Death by Twitter: Social Media, the Political Frontier
After it was revealed, on Sept. 29, 2010, that Meg Whitman, the Republican candidate for governor, had summarily fired Nicky Diaz, her housekeeper of nine years, after finding out that she was an illegal immigrant, public opinion polling didn’t immediately show that the revelation had much impact on voters’ intentions.
But a new study – the first of its kind – of the conversation that occurred in more than 480,000 postings in social media like Twitter, blogs and online forums, suggests the matter created an instant, sharply negative shift in opinions about Whitman that polling did not detect until much later.
While negative mentions of Whitman had never risen above about 1,000 in any day, unfavorable comments about her shot up over 5,000 in the two days following Diaz’s press conference with her lawyer, Gloria Allred in which she accused Whitman of treating her “like a piece of garbage.”
“This is a first-time study. It’s by no means scientific,” said pollster Ben Tulchin, who teamed up with Bryan Merica of IDM Communications and Paul Wittenberg of PWSMC Social Media Consulting using the Sysomos MAP application to analyze online conversations, postings, comments and news stories from January 1 through November 2, 2010.
“But when you aggregate 500,000 postings, it come close to representing the wisdom of crowds,” Tulchin added. Let’s underscore that: this was NOT a scientific study. Deciding what is a favorable or unfavorable comment is a subjective judgment, no matter how careful researchers try to be or how precise the Sysomos application is at analyzing words.
Nevertheless, Tulchin and his associates have touched on something important: In the Internet Age, campaigns may well suffer (or benefit) from an almost instantaneous shift in the conversation, based on events over which they have little or not control.
There is no gatekeeper on Twitter, no Grand Poobah of the Internets, no censor over the blogs who can filter or contain what people can say to one another and to the online world. A single spark can start a prairie fire.
Underscoring the power this uncontainable conflagration can unleash is an actual scientific study by the esteemed Public Policy Institute of California that just found, for example, that among registered voters, 55% of liberals, 54% of moderates and 44% of conservatives access the internet from home.
A previous PPIC study found that 65% of registered voters go online for news sometimes or often.
Taken together, we’re beginning to have data that suggests that what’s being said online – in social media as well as traditional news outlets that are on the internet – is having a profound impact on voters’ opinions about candidates, and perhaps issues as well.
The Tulchin study suggests that monitoring online conversations may well be an early warning system for campaigns that is an important adjunct to public opinion research and campaign advertising.
Lite Gov.
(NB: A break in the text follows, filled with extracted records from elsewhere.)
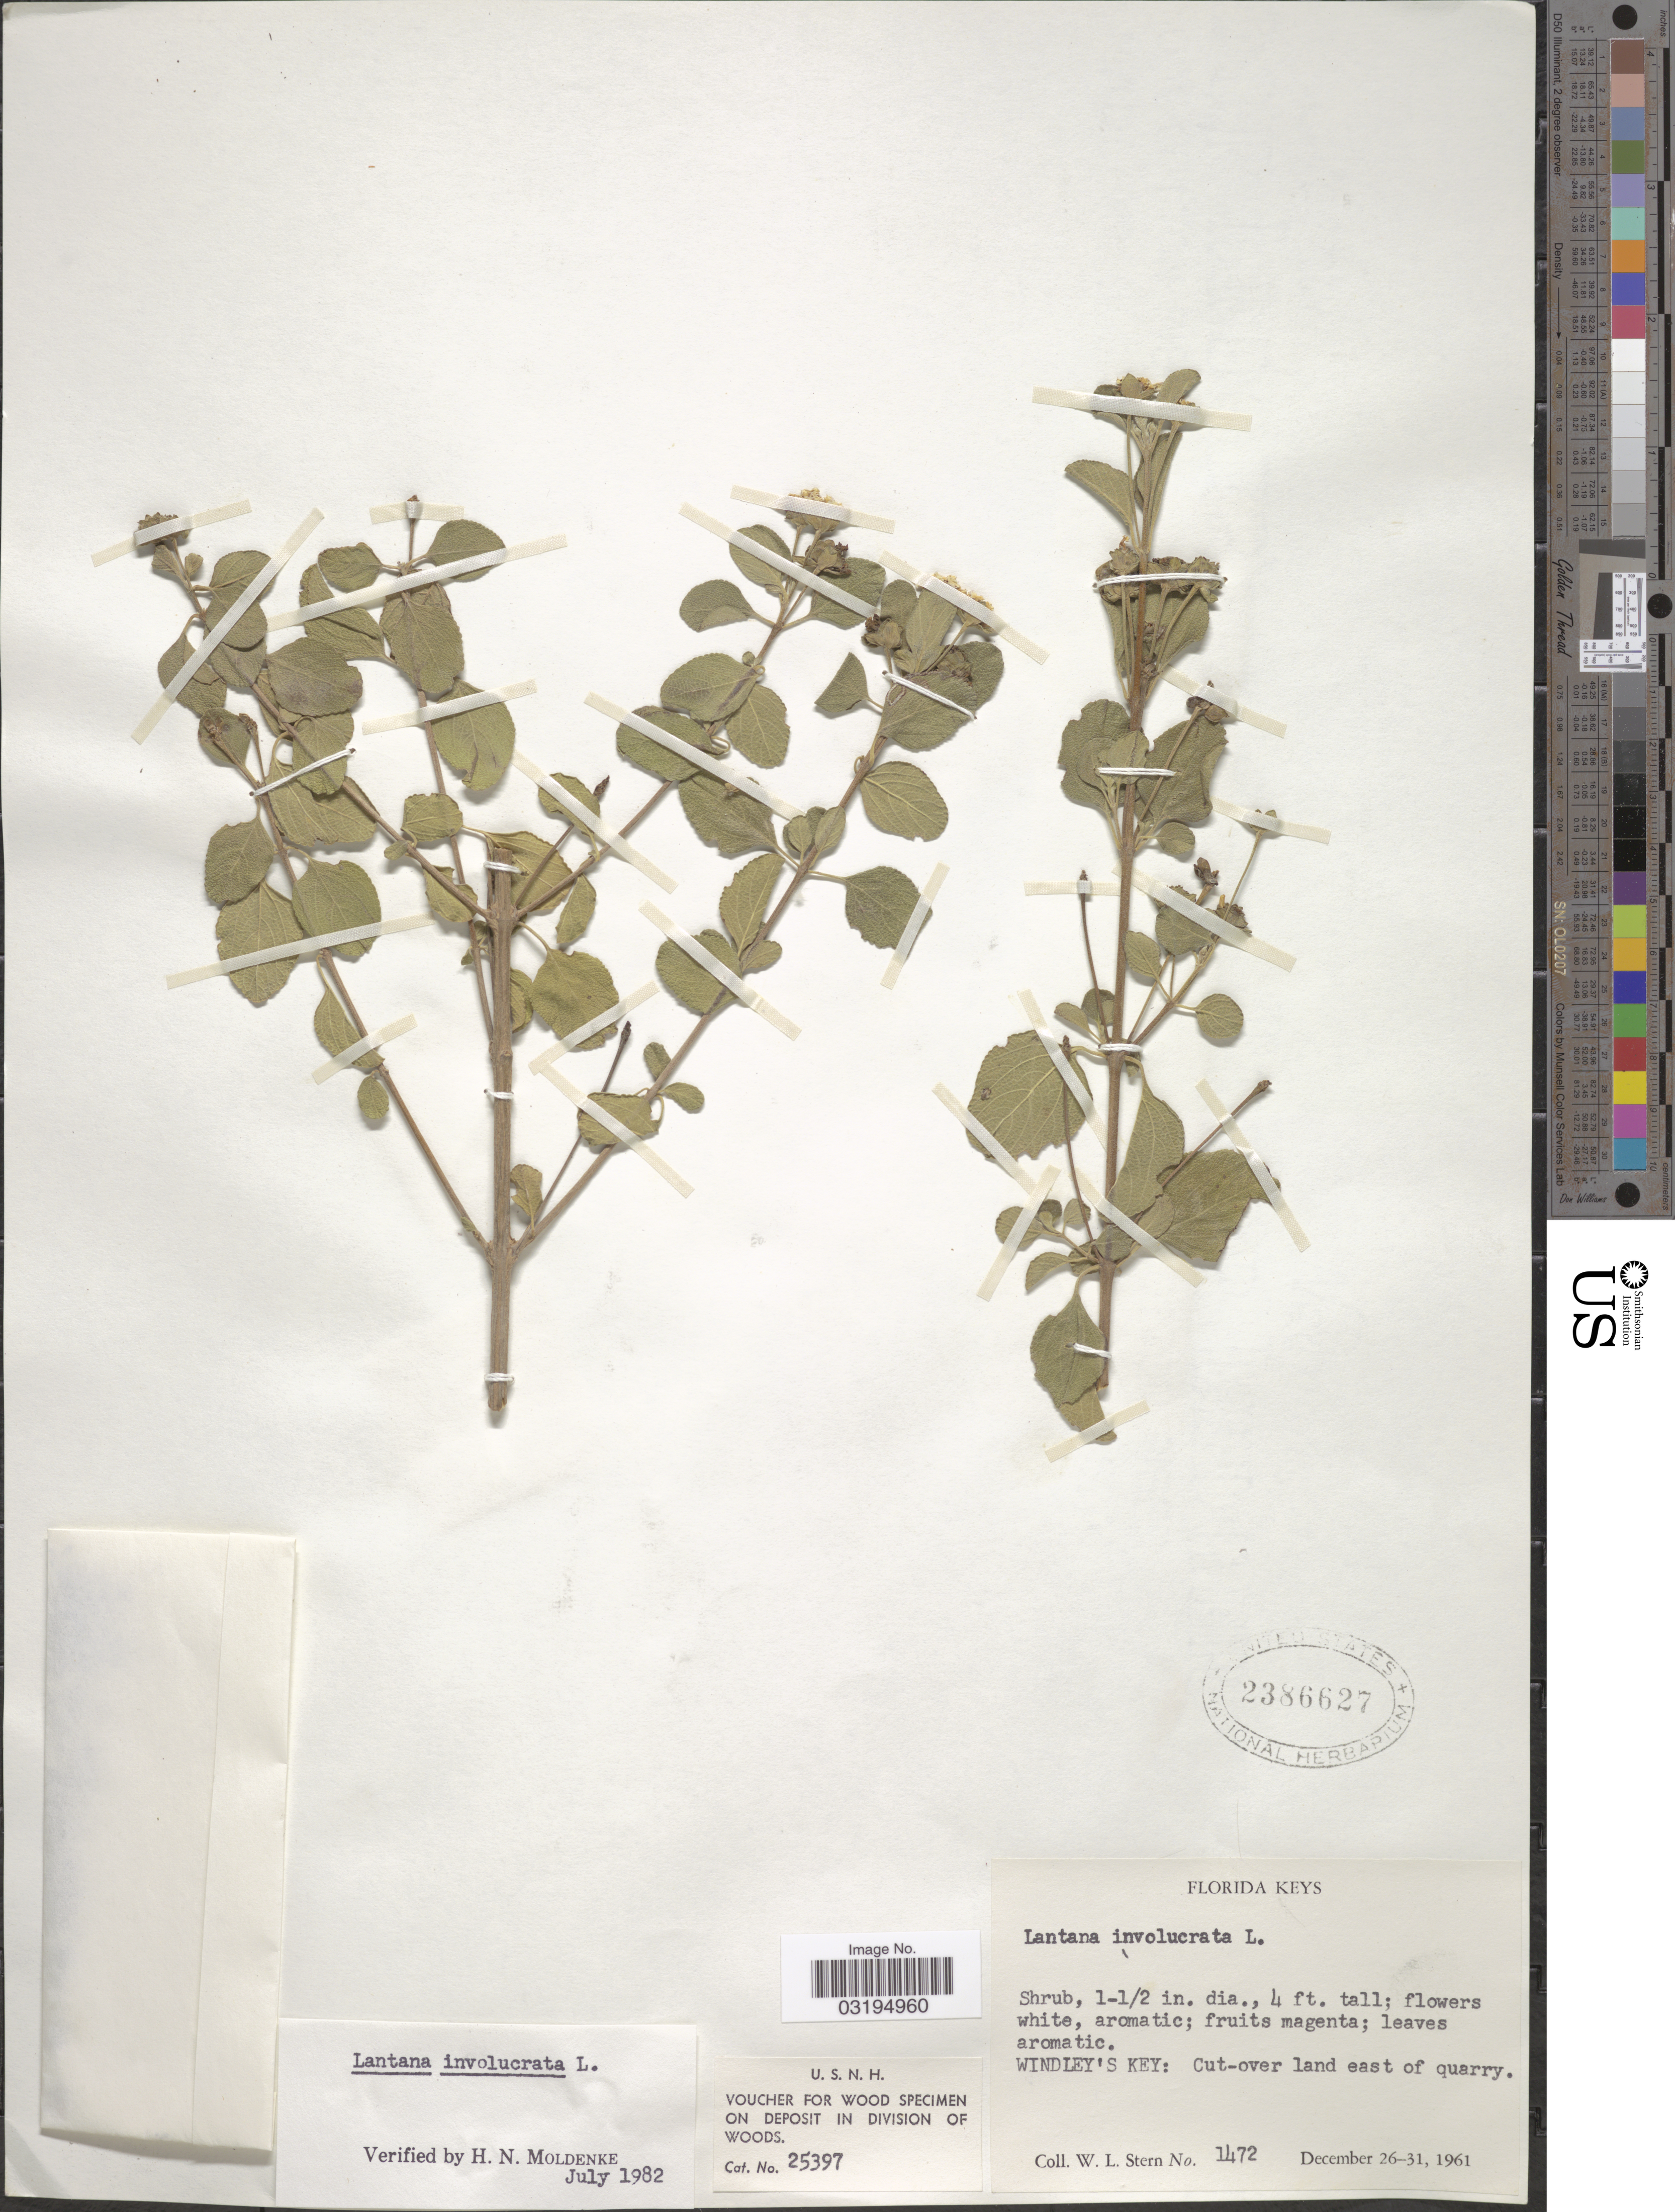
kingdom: Plantae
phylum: Tracheophyta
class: Magnoliopsida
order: Lamiales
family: Verbenaceae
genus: Lantana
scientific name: Lantana involucrata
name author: L.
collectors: W. L. Stern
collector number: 1472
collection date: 1961-12-26/1961-12-31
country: United States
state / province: Florida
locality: Florida Keys, Windley's Key: Cut-over land east of quarry.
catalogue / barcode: US 2386627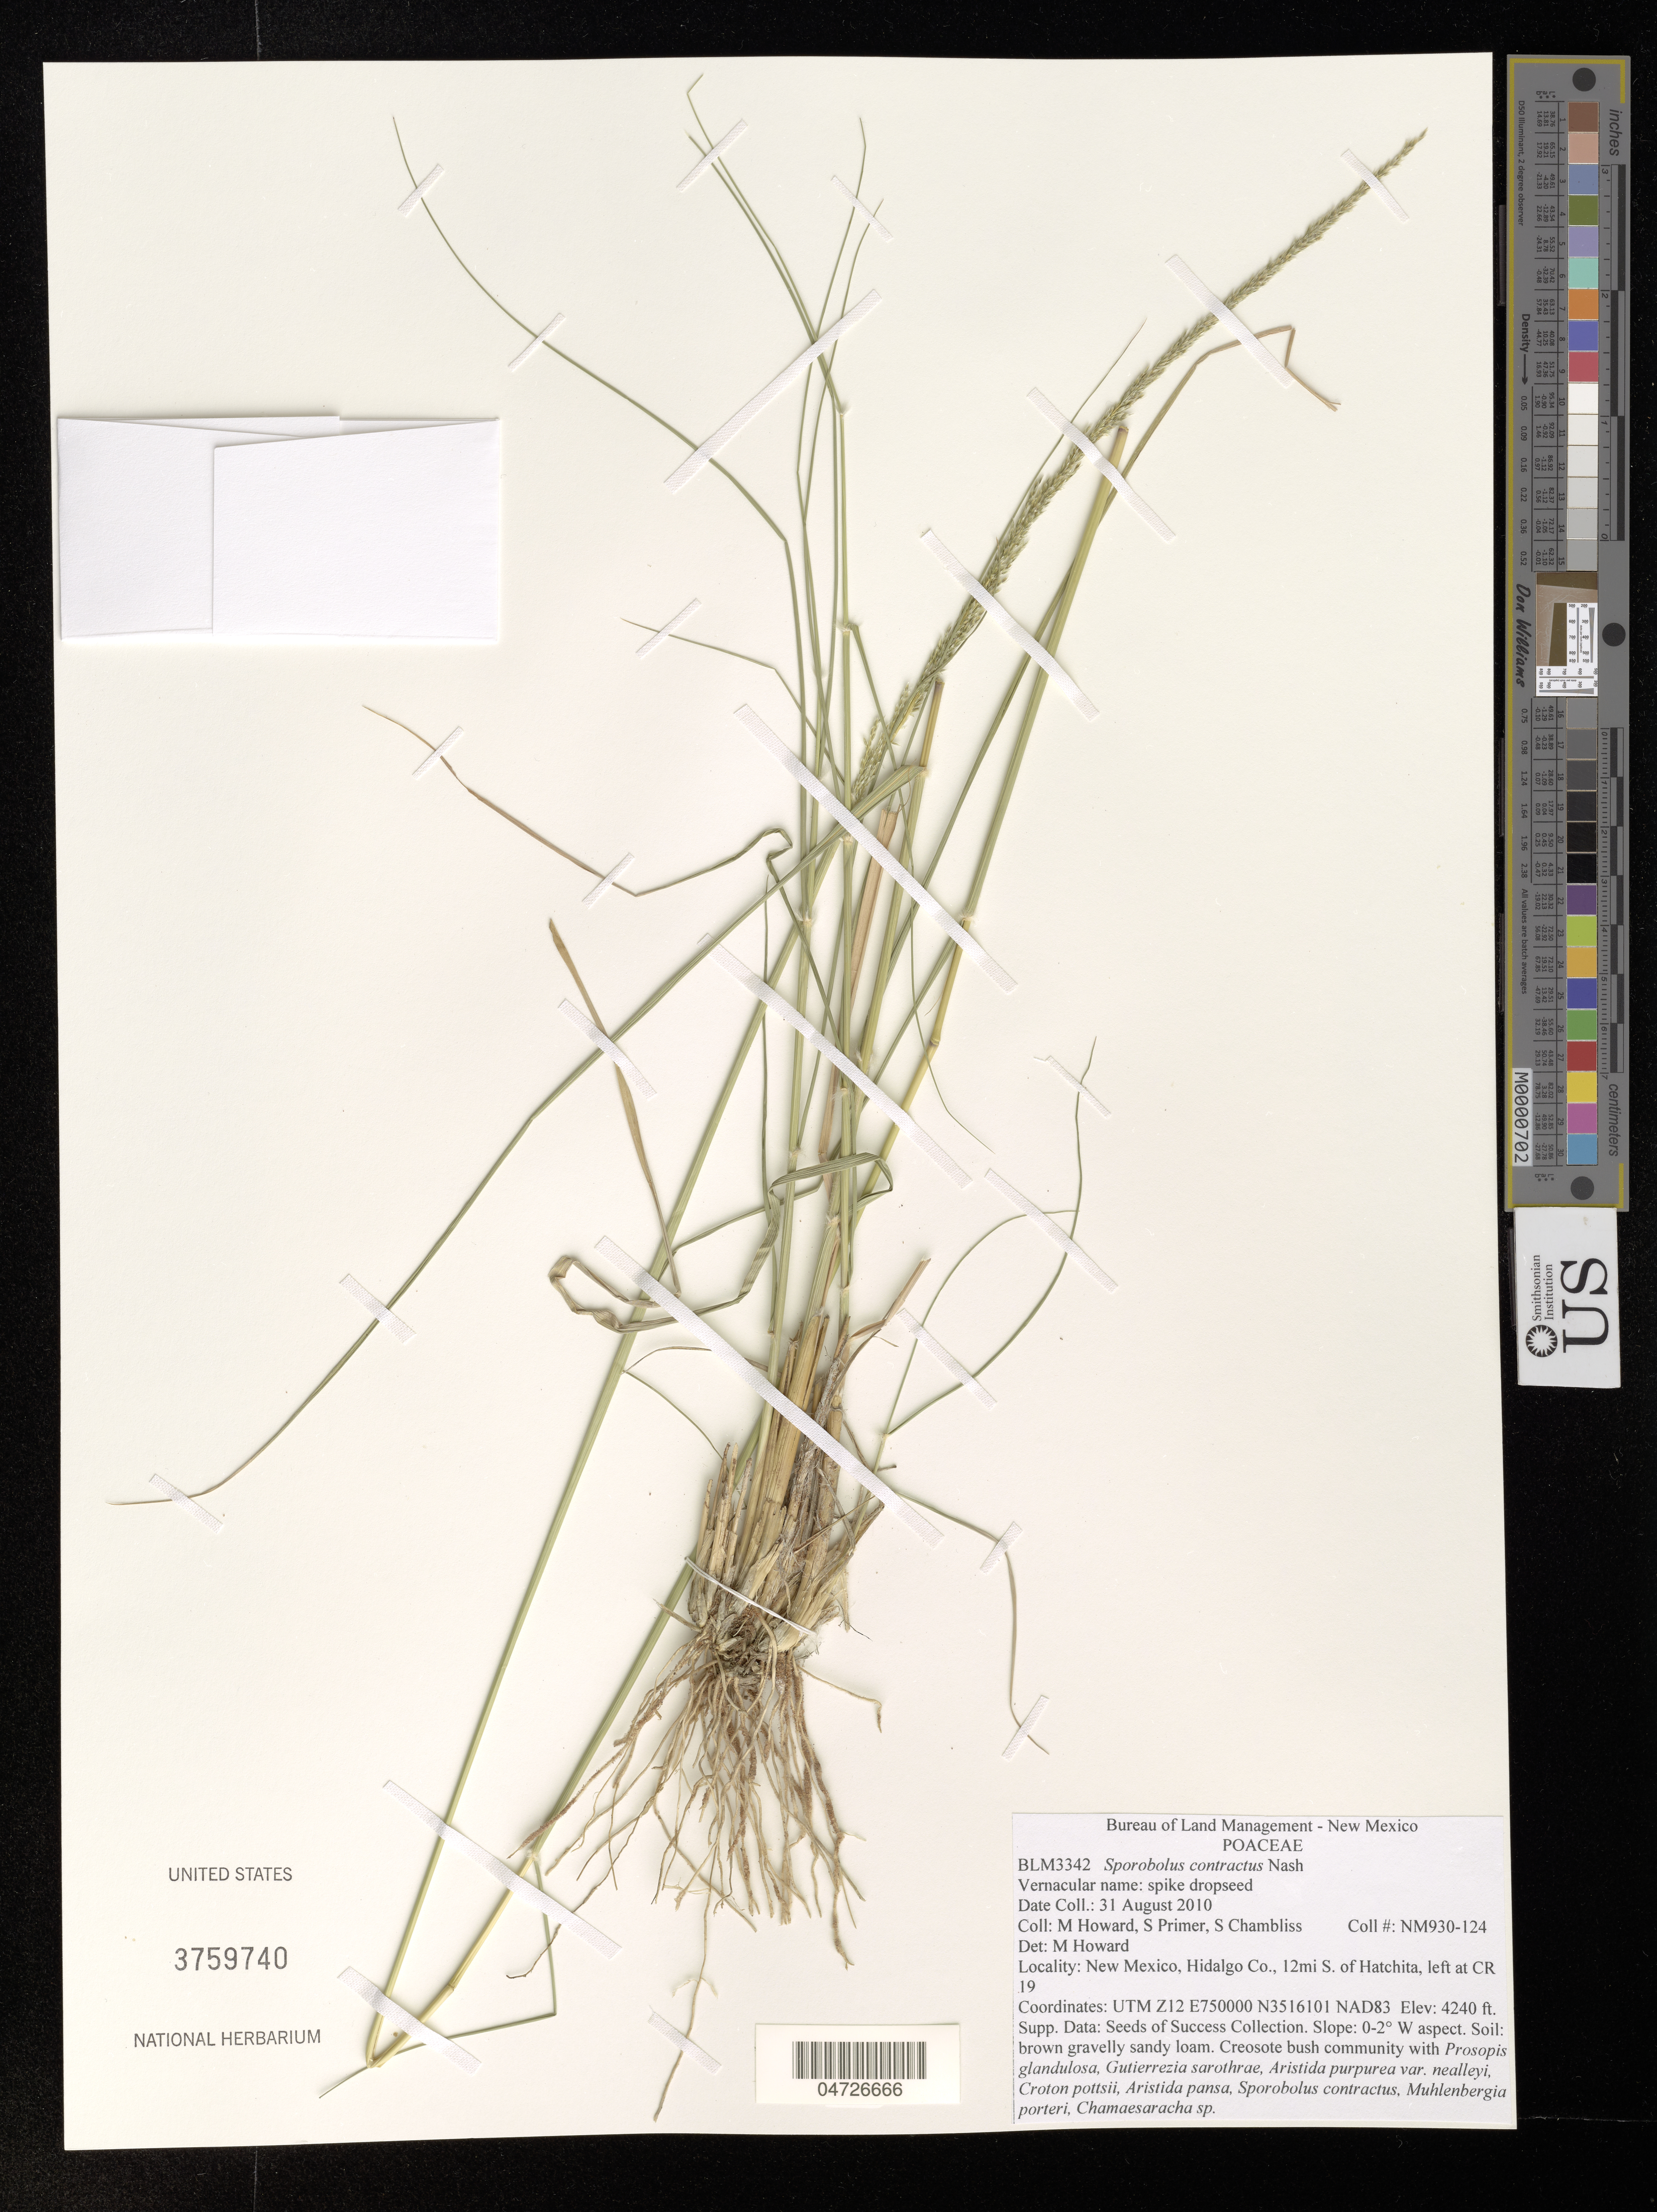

Gavin Newsom set out in 2009 to see if he could build a campaign that relied heavily on social media to propel him to the office of governor. It never was a winning strategy for electing a governor. But tell that to the people of Egypt, who organized the peaceful overthrow of the Mubarak regime largely through social media coupled with enormous courage.
Something is happening here and we may not know what it is. Yet.